10/12 ANDY HOFFMAN (CryptoGoldCentral.com): Problems With Tether? Who F---KING Cares!!!!

in #andyhoffman6 years ago

The Great Bitcoin consolidation of 2018 continues – with the Hoffman Line (a $100 billion market cap) providing rock solid support despite every possible attempt to break…or even approach it. The latest being YET ANOTHER bout of FUD regarding Tether, the cash substitute created by the Bitfinex crypto exchange to circumvent money transmission regulations in major Western nations.

I’m not going to rehash the ongoing saga of Tether, the “cryptocurrency” invented by Bitfinex in 2015 to enable investors to hold “cash” in their crypto brokerage accounts – that as of today, has a market cap of $2.7 billion. Pegged to the U.S. dollar, it is supposed to be, like money market accounts, priced at exactly $1.00. However, due to liquidity issues, and an increasing fear of accounting improprieties, it trades at a 1%-2% discount to the dollar at most exchanges.

Earlier this summer, an independent audit confirmed Bitfinex does in fact have funds backing its Tether issuance, but the market continues to fear that something is indeed wrong - which is unquestionably fostered by the relentless attacks, based in large part on detailed research, by the anonymous Twitter handle “Bitfinex’d.”

https://cryptogoldcentral.com/2018/06/20/tether-deposits-are-backed-by-dollars/

https://twitter.com/Bitfinexed

Wednesday night, the crypto market plunged yet again due to fears of a Tether collapse, as evidenced by a further increase in the discount to the $1.00 peg.
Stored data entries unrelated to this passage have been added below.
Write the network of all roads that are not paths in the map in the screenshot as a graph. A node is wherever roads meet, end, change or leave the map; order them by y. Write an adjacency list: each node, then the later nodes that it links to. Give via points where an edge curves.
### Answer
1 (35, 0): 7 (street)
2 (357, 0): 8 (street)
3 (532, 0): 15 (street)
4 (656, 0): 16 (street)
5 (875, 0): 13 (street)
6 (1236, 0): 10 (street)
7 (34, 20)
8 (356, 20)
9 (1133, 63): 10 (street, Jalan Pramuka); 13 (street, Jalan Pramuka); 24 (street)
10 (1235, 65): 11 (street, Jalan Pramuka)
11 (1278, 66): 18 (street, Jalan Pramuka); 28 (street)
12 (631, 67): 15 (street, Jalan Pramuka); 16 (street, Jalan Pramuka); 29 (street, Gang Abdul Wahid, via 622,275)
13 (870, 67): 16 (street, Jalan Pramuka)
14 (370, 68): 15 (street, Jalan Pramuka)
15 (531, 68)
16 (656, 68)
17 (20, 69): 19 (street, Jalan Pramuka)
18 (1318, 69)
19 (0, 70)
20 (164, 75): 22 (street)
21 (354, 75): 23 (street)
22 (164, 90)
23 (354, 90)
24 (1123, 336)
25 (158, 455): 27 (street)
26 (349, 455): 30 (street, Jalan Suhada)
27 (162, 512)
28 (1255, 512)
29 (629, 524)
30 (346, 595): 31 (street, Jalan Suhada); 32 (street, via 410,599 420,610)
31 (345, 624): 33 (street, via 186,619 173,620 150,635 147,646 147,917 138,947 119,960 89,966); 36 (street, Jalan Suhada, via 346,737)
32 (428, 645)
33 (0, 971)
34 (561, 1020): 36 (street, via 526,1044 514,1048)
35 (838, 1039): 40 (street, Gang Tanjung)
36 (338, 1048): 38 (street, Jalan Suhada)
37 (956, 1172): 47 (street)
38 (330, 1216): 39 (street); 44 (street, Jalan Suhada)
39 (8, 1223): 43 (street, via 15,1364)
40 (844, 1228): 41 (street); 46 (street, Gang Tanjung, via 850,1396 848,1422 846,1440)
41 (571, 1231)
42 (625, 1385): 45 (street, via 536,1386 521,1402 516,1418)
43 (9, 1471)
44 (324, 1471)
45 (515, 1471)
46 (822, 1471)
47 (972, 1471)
The reason being, that apparently Bitfinex had funds at a Puerto Rican bank (Noble) that went bankrupt. Bitfinex claims to have removed all funds from the bank, and it was rumored they replaced Noble with the Hong Kong banking giant HSBC.

It was later reported that the HSBC partnership was fake news, but Bitfinex claims to have withdrawn all funds from Noble - and demonstrated it was in fact solvent. However, Bitfinex has temporarily suspended fiat deposits, and the Bitcoin premium versus other exchanges has exploded higher – presumably, because investors are buying Bitcoin on Bitfinex to make sure they don’t hold Tether in case it implodes…

https://www.chepicap.com/en/news/4310/bitfinex-moves-all-funds-to-safer-bank-denies-hsbc-bank-partnership.html

https://cryptonewsreview.com/bitfinex-suspends-fiat-deposits-amid-rumours-of-hsbc-withdrawal/

…that on yesterday’s Audioblog, I asked why it would matter whether one held Bitcoin or Tether when the EXCHANGE was the problem (in other words, exactly what happened at Mt Gox).

https://steemit.com/andyhoffman/@andyhoffman/10-11-andy-hoffman-cryptogoldcentral-com-crypto-audioblog-38-fud-fud-everywhere

That said, the key issue is that Tether is NOT Bitcoin – and as yet, I have not heard a logical explanation why problems with Tether (including the worst case, of a Tether and/or Bitfinex collapse) matters a whit to Bitcoin’s outlook.

https://twitter.com/Andy_Hoffman_CG/status/1050706870975877120

To that end, @WallStrWhales put it perfectly this morning, in discussing how yes, it could be devastating for the altcoins that depend upon Tether liquidity for demand…but NO, Bitcoin demand would not be impacted in the slightest. In fact, a Tether implosion would likely benefit Bitcoin, in terms of its “dominance” versus altcoins.

https://twitter.com/Andy_Hoffman_CG/status/1050713818278424577

This is what I opined in January and June - and what I’m reiterating, more strongly than ever, today!

https://cryptogoldcentral.com/2018/01/30/is-tether-a-major-issue-and-if-so-what-does-it-mean-for-bitcoin/

https://cryptogoldcentral.com/2018/06/21/tether-ridiculously-risky-but-not-printedor-a-bitcoin-risk/

So, for newbies, “traders,” and the overall clueless, you’re welcome to spend time fretting about Tether and Bitfinex – and make STUPID decisions, like selling your historically undervalued Bitcoin. However, if you’re wise enough to merely HODL Bitcoin on Trezors – using exchanges ONLY to purchase, but NEVER to store – relax, and wait for the inevitable…perhaps, imminent…BTC price explosion.